The film was based on Alistair MacLean's novel The Last Frontier which was published in the US as The Secret Ways.
Actor Richard Widmark movied into production in the 1950s making Time Limit. His production company, Heath Films, bought the screen rights in March 1959. Widmark called it "an anti-Communist thing" which "had nothing to do with my politics."
In August 1959 Heath Films signed a two picture deal with Universal, the first of which was to be The Secret Ways.
Widmark visited Austria with his wife Jean Hazlewood, who would write the script. They did considerable research and made a significant number of changes to the novel.
In May 1960 Phil Karlson signed to direct. Karlson went to Vienna on June 1, and filming began in August. Many local Austrian actors were cast in support roles.

Shooting

According to an interview in Cinema Retro, associate producer Euan Lloyd stated that producer and star Richard Widmark did not like director Phil Karlson's proposed tongue-in-cheek direction of the screenplay written by Widmark's wife Jean Hazlewood. Widmark took over the direction of the film in September without credit.

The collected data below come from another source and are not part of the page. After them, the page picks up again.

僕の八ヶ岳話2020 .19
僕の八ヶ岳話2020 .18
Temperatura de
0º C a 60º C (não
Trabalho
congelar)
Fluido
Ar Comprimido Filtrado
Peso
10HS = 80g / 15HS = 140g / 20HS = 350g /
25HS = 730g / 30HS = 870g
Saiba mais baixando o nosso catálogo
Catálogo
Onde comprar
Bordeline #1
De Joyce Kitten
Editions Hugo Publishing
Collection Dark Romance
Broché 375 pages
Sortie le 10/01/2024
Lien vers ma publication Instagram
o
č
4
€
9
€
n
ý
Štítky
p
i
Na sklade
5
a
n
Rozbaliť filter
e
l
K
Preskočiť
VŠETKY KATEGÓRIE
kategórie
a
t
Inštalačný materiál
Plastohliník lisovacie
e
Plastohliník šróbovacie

Karlson says Widmark hired him on the basis of The Phenix City Story because "he wanted to try to get realism in it" and the director told him "I wanted to do it as a James Bond. But he hadn't heard of James Bond. I said, "If we do this tongue in cheek, we'll be the first ones." He said, "No, I don't want to do it that way"." Karlson says he left for the last week of filming. Years later, after Karlson made The Silencers, a Bond-style spoof, he says Widmark tried to get him to do three more pictures. The director said, "He realized we'd have had, maybe, the first picture that would have taken him out of the role of the guy who kicks the old lady down the steps."
Widmark had a series of movies in development as a proposed follow up.